2006 book by Dan Bortolotti

Hope in Hell: Inside the World of Doctors Without Borders is a 2006 book by Dan Bortolotti about Médecins Sans Frontières.

== Summary ==
The book covers the activities undertaken by Médecins Sans Frontières (MSF) such as building hospitals and navigating conflict zones. Content covers the complexities of dealing with bureaucracies, epidemics, abductions and killings.

Bortolotti is critical of the mainstream media for its simplistic and heroic portrayal of MSF staff.

== Style ==
The book is written in the style of a report.

== Reception ==
Jenniger Prittie, writing for Quill and Quire described it as "gripping" and "clear" and noted that it would be of interest to a wide range of readers. Prittie also praised the book for not glorifying the international staff of MSF and for discussing the struggles they face integrating back into their home countries.

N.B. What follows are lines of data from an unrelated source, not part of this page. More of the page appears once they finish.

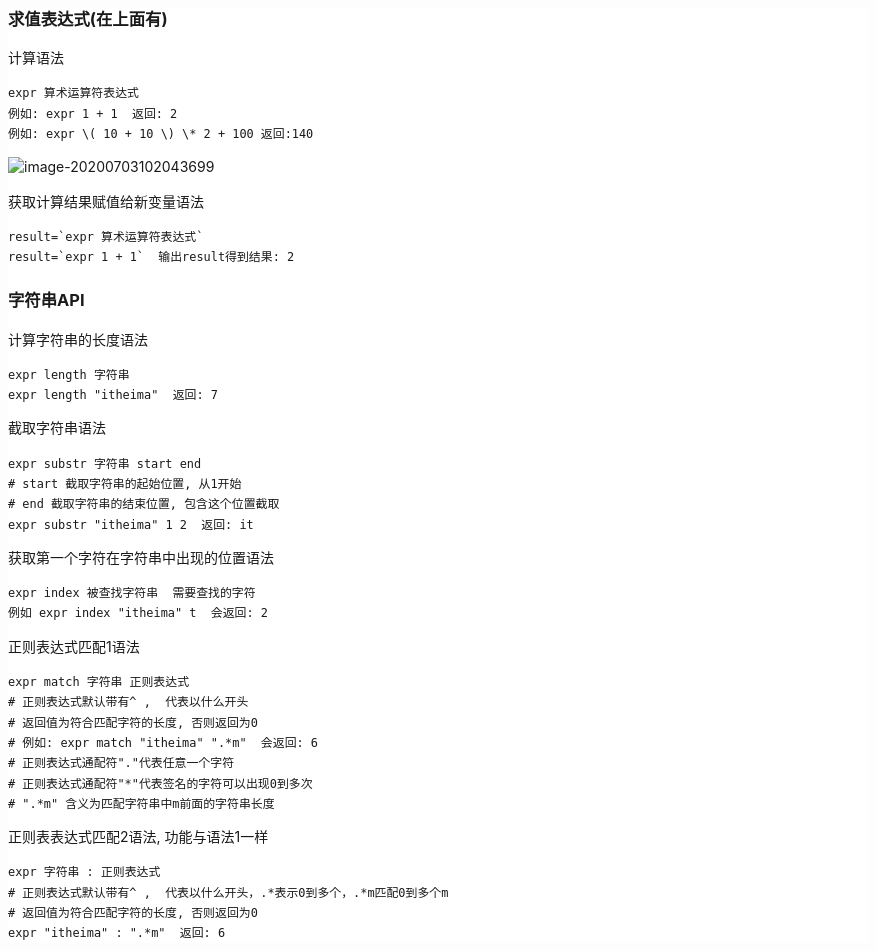 ### 求值表达式(在上面有)

计算语法

```shell
expr 算术运算符表达式
例如: expr 1 + 1  返回: 2
例如: expr \( 10 + 10 \) \* 2 + 100 返回:140
```

![image-20200703102043699](https://edu-8673.oss-cn-beijing.aliyuncs.com/img2022.6.30/202208042120617.png)

获取计算结果赋值给新变量语法

```shell
result=`expr 算术运算符表达式`
result=`expr 1 + 1`  输出result得到结果: 2
```

### 字符串API

计算字符串的长度语法

```shell
expr length 字符串
expr length "itheima"  返回: 7
```

截取字符串语法

```shell
expr substr 字符串 start end
# start 截取字符串的起始位置, 从1开始
# end 截取字符串的结束位置, 包含这个位置截取
expr substr "itheima" 1 2  返回: it
```

获取第一个字符在字符串中出现的位置语法

```shell
expr index 被查找字符串  需要查找的字符
例如 expr index "itheima" t  会返回: 2 
```

正则表达式匹配1语法

```shell
expr match 字符串 正则表达式
# 正则表达式默认带有^ ,  代表以什么开头
# 返回值为符合匹配字符的长度, 否则返回为0
# 例如: expr match "itheima" ".*m"  会返回: 6
# 正则表达式通配符"."代表任意一个字符
# 正则表达式通配符"*"代表签名的字符可以出现0到多次
# ".*m" 含义为匹配字符串中m前面的字符串长度 
```

正则表表达式匹配2语法,  功能与语法1一样

```shell
expr 字符串 : 正则表达式
# 正则表达式默认带有^ ,  代表以什么开头，.*表示0到多个，.*m匹配0到多个m
# 返回值为符合匹配字符的长度, 否则返回为0
expr "itheima" : ".*m"  返回: 6
```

Amanda Walters Scarborough, writing in The Lancet, described the book as a "comprehensive picture of the essence of volunteerism."

Benjamin Bates of Ohio University is critical of Bortolotti for writing a simple and heroic caricature of MSF and its staff and accuses the author of "disaster pornography". Bates also criticizes the story for centering white, middle-class men and for missing the perspectives of MSF's patients.

Isabelle Leblac, writing in the Canadian Medical Association Journal, criticizes the lack of reporting on the activities of the local staff.